TEXT ->
============================================================

Den originellsten Einfall hatte der 1939 gebaute Kriegsbunker der Regierung (Cabinet War Rooms) in Westminster, der die Londoner gegen Zahlung von umgerechnet 50 Euro zu einer unheimlichen Retro-Übernachtungsparty einlud. Nach einer Runde Bingo schauten sich die Gäste in Churchills früherer Kommandozentrale alte Propagandafilme des „Ministry of Information“ an, ehe sie im Untergrund ein Abendessen „mit rationierten Lebensmitteln“ im Stil der Kriegsjahre erlebten. Am Morgen danach vertrieb eine Luftangriffssirene die müden, aber zufriedenen Kriegs-Touristen aus ihren Schlafsäcken.

„Besessene Briten“

Es ist elf Jahre her, seit Ex-Kulturstaatsminister Michael Naumann in einem Interview der „Sunday Times“ den Briten eine „Besessenheit“ mit dem Zweiten Weltkrieg bescheinigt hat. Der Krieg sei „eine geistige Quelle im Inneren des britischen Selbstverständnisses“, bemerkte scharfsinnig der Deutsche, der daraufhin in den Boulevardblättern als „unsensibel“ und „ahnungslos“ beschimpft wurde. „Anders als unsere teutonischen Vettern sind die Briten die am wenigsten militaristische Nation Europas, die eine Abneigung gegen das bombastische Schwadronieren empfindet“, empörte sich ein Kommentator. Mag sein, dafür kleiden sich die Briten auffallend gerne in historische (auch deutsche) Militäruniformen, um bei bombastischen Shows wie „Krieg und Frieden“ in Surrey in selbst ausgehobenen Gräben hinter Stacheldraht die Schießpulverromantik zu zelebrieren. Und natürlich ehren die Inselbewohner den alten „Blitz“, der im 21. Jahrhundert fest zum Alltag im Königreich gehört.

„The Blitz“…

…das waren die Angriffe der deutschen Luftwaffe auf Großbritannien, die rund 43 000 Menschen töteten und eine Million Häuser in Schutt und Asche legten. Diese Bombardements liegen mehr 60 Jahre zurück, dennoch schöpfen die Briten weiter Mut und Inspiration aus dem kämpferischen Geist ihrer Vorfahren, die großen Gefahren die kalte Schulter gezeigt haben. Die englische Abkürzung von „Blitzkrieg“ ist zum Synonym für Mut, Entschlossenheit und eine besonders gründliche (sprich: deutsche) Vorgehensweise geworden. 2008 beschwor Ex-Premier Gordon Brown den „Blitz“-Geist seiner Landsleute im Kampf gegen die Rezession, der ihnen zuvor bereits bei dem Widerstand gegen die Schweinegrippe geholfen hatte. First Lady Samantha Cameron warb vor der Wahl für die Torys mit einem „media blitz“. Die englischen Behörden lieben „blitz“-Aktionen gegen Straßenmüll und betrunkene Autofahrer. Es gibt „Blitz“-Sportläden, -Clubs und Cheerleader-Gruppen in London. Und seit 2009 feiert man auch gerne nostalgisch-schräge „Blitz-Partys“.

============================================================

DATENSÄTZE ->

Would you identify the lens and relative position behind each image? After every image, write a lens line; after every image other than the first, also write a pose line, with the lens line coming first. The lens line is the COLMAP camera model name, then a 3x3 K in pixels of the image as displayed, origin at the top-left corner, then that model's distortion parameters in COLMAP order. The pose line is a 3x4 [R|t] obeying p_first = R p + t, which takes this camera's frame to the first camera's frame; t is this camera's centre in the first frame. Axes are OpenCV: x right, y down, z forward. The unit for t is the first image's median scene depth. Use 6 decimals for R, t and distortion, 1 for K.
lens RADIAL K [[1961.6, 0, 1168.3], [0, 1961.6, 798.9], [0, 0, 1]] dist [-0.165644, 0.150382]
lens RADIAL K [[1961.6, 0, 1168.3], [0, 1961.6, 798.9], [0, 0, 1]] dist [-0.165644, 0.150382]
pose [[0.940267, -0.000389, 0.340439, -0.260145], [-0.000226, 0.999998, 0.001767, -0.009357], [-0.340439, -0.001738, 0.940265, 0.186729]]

============================================================

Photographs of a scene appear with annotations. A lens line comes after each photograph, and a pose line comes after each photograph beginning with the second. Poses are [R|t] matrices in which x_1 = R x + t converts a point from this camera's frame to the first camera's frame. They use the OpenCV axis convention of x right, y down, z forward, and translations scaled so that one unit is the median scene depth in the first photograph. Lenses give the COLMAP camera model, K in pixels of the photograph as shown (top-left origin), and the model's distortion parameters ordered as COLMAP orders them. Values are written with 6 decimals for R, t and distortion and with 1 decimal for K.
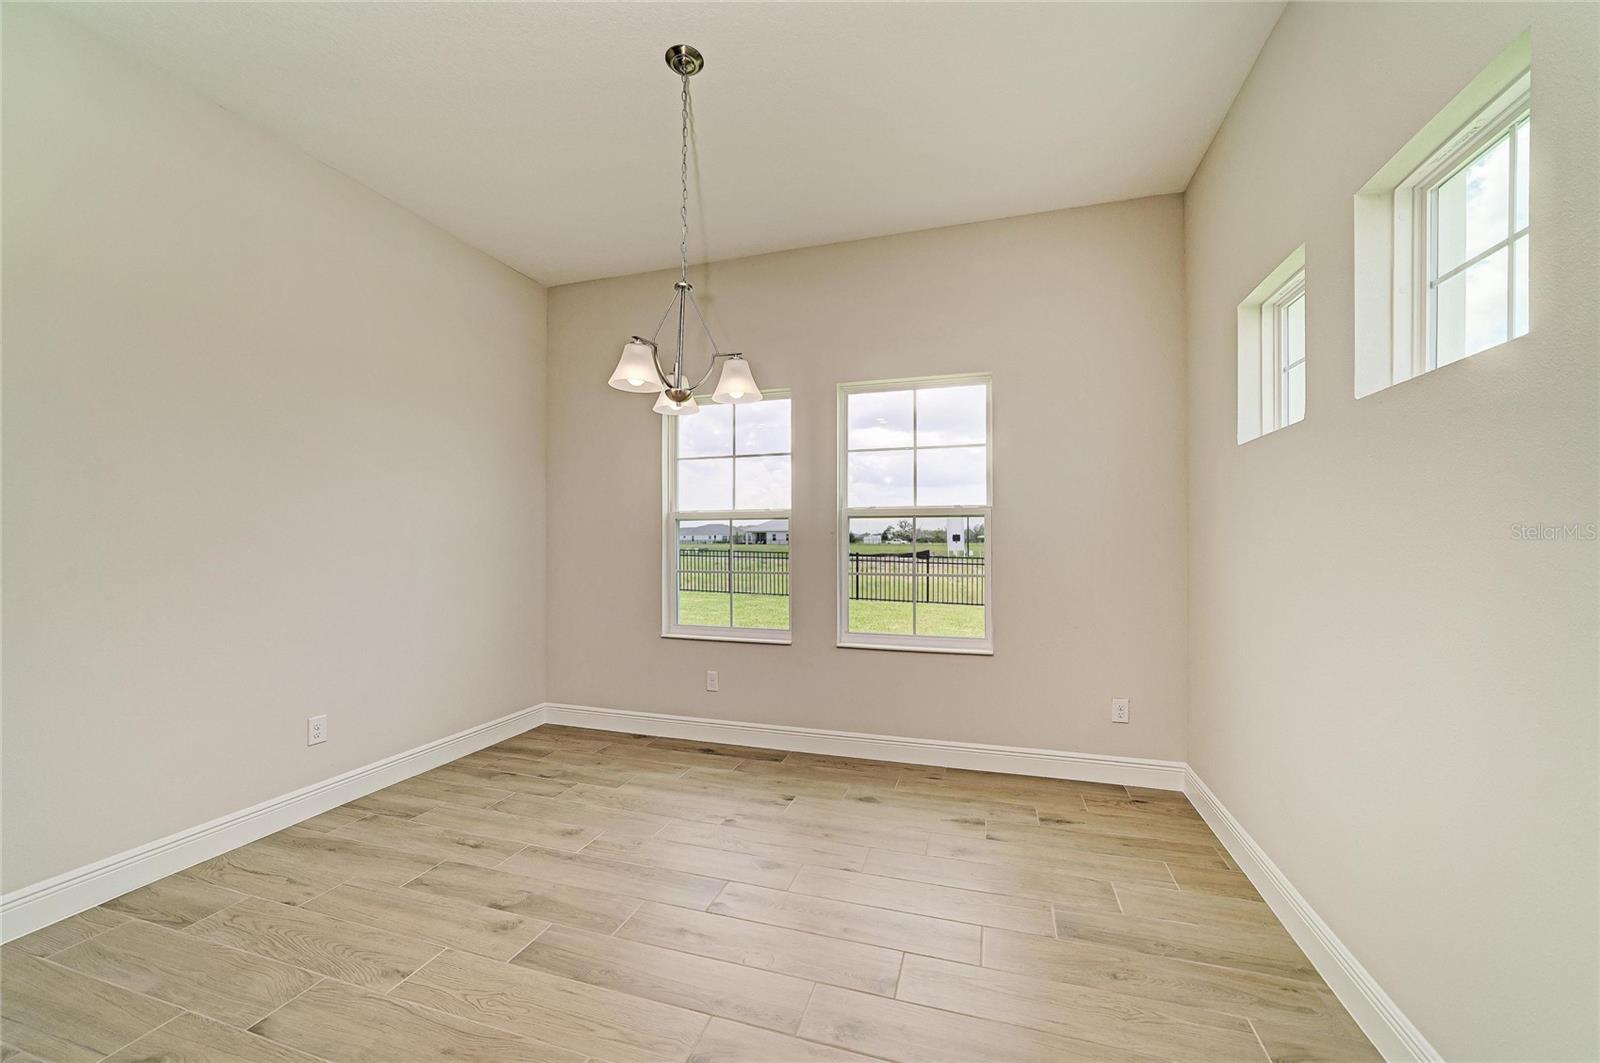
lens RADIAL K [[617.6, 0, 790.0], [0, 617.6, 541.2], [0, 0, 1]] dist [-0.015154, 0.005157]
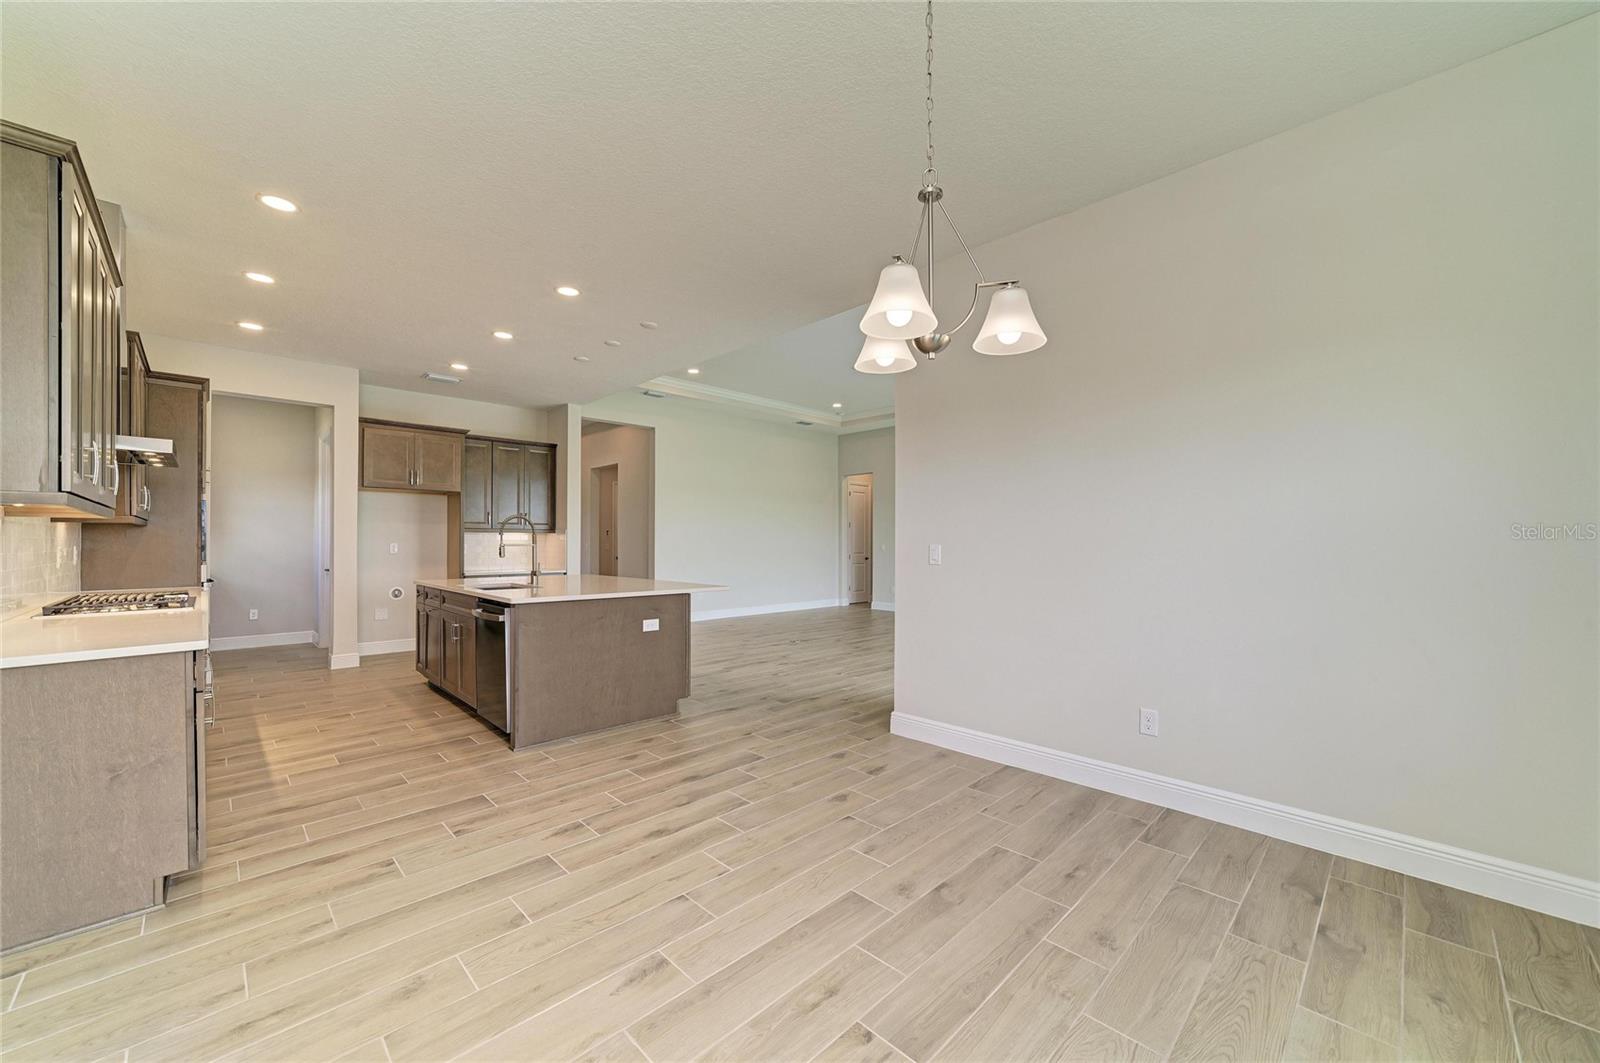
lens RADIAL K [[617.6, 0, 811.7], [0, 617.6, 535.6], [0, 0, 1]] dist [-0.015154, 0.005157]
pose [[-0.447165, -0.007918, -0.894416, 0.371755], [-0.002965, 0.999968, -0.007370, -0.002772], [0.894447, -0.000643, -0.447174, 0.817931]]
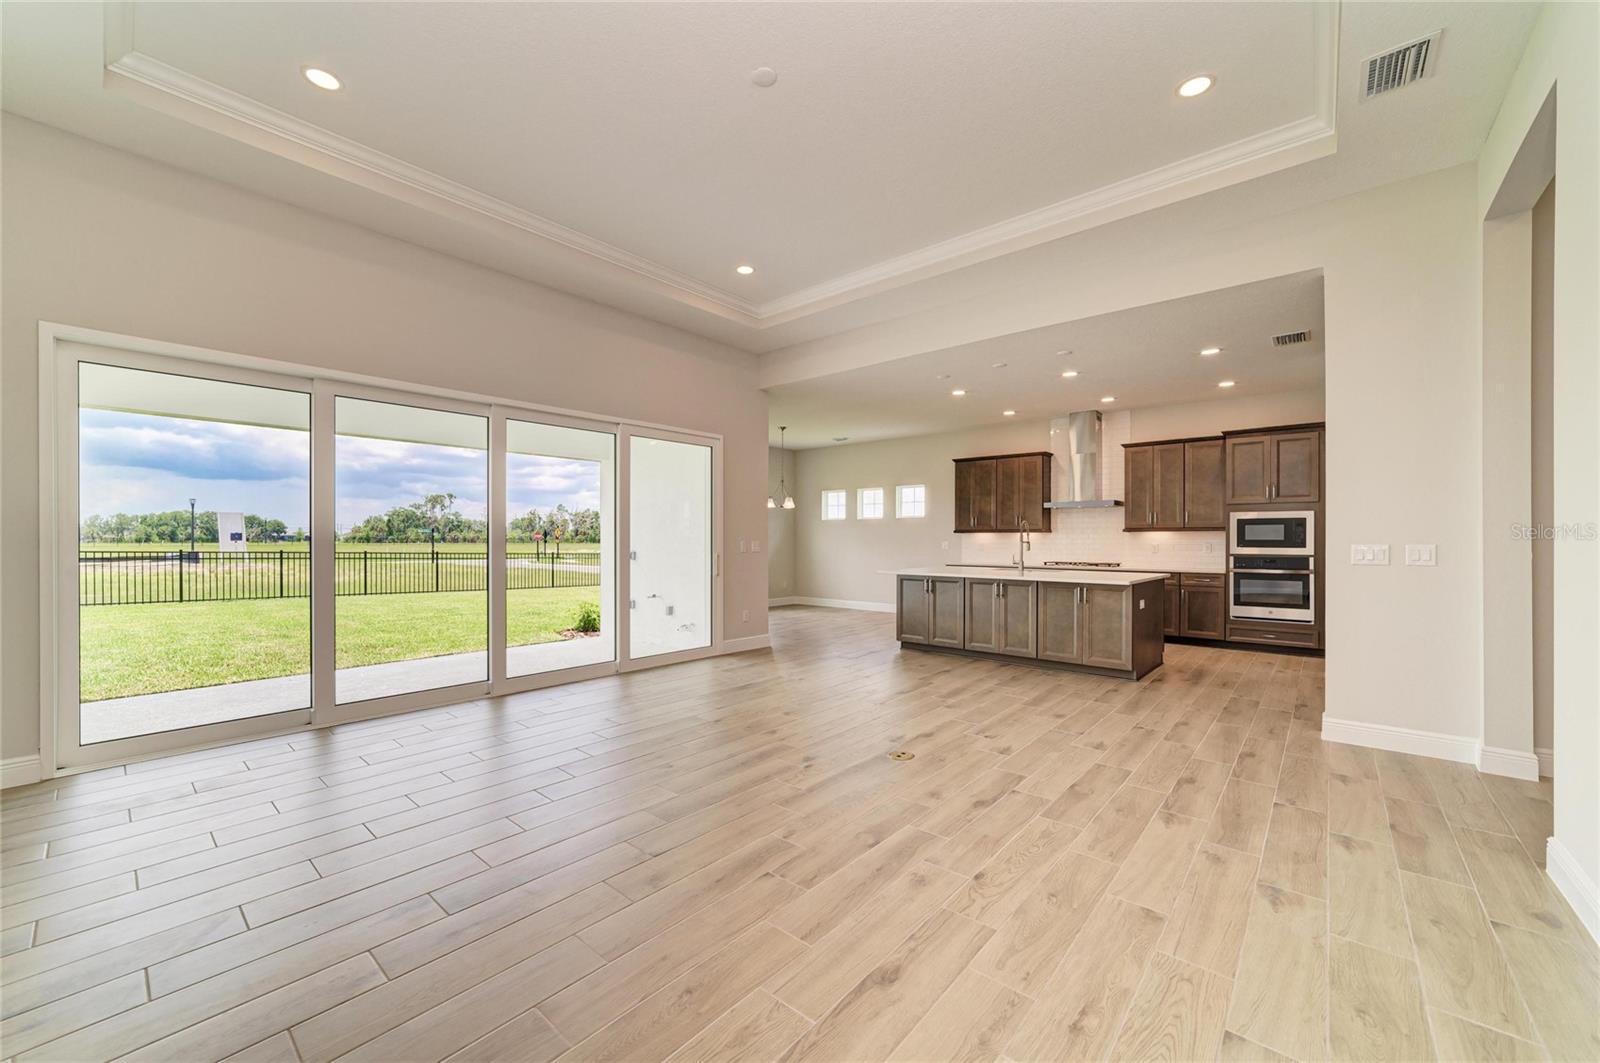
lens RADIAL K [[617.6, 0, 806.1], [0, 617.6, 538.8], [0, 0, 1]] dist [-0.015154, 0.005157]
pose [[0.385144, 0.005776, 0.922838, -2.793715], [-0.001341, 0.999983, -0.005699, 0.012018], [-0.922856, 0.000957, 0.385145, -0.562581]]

============================================================

AUFGABEN ->
1. Zählen Sie sämtliche Eigenschaften auf, für die das Wort „Blitz“ laut dem Text über die Briten und den Zweiten Weltkrieg zum Synonym geworden ist.
2. Beantworten Sie anhand des Textes über die Briten und den Zweiten Weltkrieg die folgenden Fragen:
(a) Wie viel zahlten die Gäste umgerechnet für die Übernachtungsparty im Kriegsbunker?
(b) Wie viele Menschen wurden bei den Angriffen der deutschen Luftwaffe auf Großbritannien getötet?
(c) In welchem Jahr beschwor Gordon Brown den „Blitz“-Geist im Kampf gegen die Rezession?

LÖSUNGEN ->
1. Mut, Entschlossenheit und eine besonders gründliche (deutsche) Vorgehensweise

2.
(a) Umgerechnet 50 Euro
(b) Rund 43 000 Menschen
(c) 2008